Santiago, Chile, Nov 12, 2019 / 11:01 pm (CNA).- Several churches across Chile have been attacked and looted amid anti-government protests in the country.

The demonstrations began in mid-October in Santiago over a now-suspended increase in subway fares.
Other regions joined in the protests, expanding their grievances to inequality and the cost of healthcare.

Protesters broke into Santiago's La Asuncion parish Nov. 8, hauling out pews, confessionals, and statues – which they defaced – to build a barricade. They set the barricade on fire before clashing with police, and sprayed anti-Catholic graffiti on the walls, pillars, and altar of the church.

The next day, the Chilean bishops said that “with many Chileans we are radically opposed to injustice and to violence, we condemn them in all their forms and we hope that the tribunals will identify those responsible and sanction them.”

“The violent protesters only prevent us from looking with due attention to the just claims of the majority of the Chilean people who yearn for real and peaceful solutions … the people are not only tired of injustice, of also of violence, and the great majority hope for dialogue with respect to the reconstruction of the social fabric.”

On Nov. 10, attackers in Talca forced open the doors of the Mary Help of Christians shrine, where they destroyed religious  images and then carried them into the streets along with the church's pews to set them on fire and erect barricades. Before the Carabineros de Chile arrived at the scene, the attackers desecrated the tabernacle.

At a Nov. 12 press conference, Fr. Pedro Pablo Cuello, director of the Salesian presence in Talca, said that “Chile needs to grow, needs to be reconciled, with peace, with justice and equity … This is a desecration of the very face of Jesus.”

Bishop Galo Fernández Villaseca, auxiliary bishop of Santiago and apostolic administrator of Talca, said he was “impacted and moved by the violence one is experiencing which is intensifying  in the country and among us. These are not just material damages, it's an attitude of discord and which attacks the deepest sentiments of a person, our religious sentiments. The desecration of the Blessed Sacrament hurts us deeply.”

_What to do_.
**a)** Rewrite the article on church attacks in Chile, starting with "Santiago, Chile, Nov" and going on through "cost of healthcare.", substituting "metro" for each "subway".
**b)** Using the article on church attacks in Chile, answer these questions:
(i) When and where did the demonstrations begin, and what did they begin over?
(ii) What did protesters build with the items they hauled out of La Asuncion parish?
(iii) Who is the director of the Salesian presence in Talca?
**c)** Decide whether each statement agrees with the article on church attacks in Chile. Answer yes or no, and quote the words that decide it.
(i) The increase in subway fares is still in effect.
(ii) The attackers in Talca desecrated the tabernacle before the Carabineros de Chile arrived.
(iii) Bishop Galo Fernández Villaseca is the apostolic administrator of Talca.
Draw every answer from the article on church attacks in Chile and from nothing else.

_Data to examine_.
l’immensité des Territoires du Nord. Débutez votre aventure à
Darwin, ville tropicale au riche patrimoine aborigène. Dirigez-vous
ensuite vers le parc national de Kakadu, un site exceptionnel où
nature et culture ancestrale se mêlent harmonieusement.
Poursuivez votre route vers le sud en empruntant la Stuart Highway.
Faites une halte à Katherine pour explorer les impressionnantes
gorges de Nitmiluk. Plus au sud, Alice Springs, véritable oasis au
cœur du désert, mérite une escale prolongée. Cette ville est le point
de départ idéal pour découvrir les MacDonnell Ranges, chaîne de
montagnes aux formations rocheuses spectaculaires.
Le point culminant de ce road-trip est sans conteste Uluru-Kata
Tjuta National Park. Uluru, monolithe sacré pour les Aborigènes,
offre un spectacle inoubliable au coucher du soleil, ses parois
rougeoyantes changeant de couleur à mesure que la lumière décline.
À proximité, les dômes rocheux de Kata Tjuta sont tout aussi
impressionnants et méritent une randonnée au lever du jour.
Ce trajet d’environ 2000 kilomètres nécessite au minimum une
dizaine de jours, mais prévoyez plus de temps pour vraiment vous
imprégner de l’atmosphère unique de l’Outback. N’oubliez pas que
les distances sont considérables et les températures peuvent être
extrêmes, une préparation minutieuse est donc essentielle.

==

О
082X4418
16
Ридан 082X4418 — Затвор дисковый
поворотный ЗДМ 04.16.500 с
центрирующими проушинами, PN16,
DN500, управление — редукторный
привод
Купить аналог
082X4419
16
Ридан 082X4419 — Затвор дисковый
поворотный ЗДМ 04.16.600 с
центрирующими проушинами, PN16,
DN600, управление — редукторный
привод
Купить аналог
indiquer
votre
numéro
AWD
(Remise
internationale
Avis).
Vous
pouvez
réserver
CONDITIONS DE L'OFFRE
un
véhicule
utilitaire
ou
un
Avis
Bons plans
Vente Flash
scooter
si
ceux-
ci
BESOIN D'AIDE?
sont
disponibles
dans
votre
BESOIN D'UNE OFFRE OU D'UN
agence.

_Answers to the exercise_.
**a)**
Santiago, Chile, Nov 12, 2019 / 11:01 pm (CNA).- Several churches across Chile have been attacked and looted amid anti-government protests in the country.

The demonstrations began in mid-October in Santiago over a now-suspended increase in metro fares.
Other regions joined in the protests, expanding their grievances to inequality and the cost of healthcare.

**b)**
(i) They began in mid-October in Santiago, over a now-suspended increase in subway fares.
(ii) They built a barricade.
(iii) Fr. Pedro Pablo Cuello.

**c)**
(i) No: "a now-suspended increase in subway fares"
(ii) Yes: "Before the Carabineros de Chile arrived at the scene, the attackers desecrated the tabernacle."
(iii) Yes: "apostolic administrator of Talca"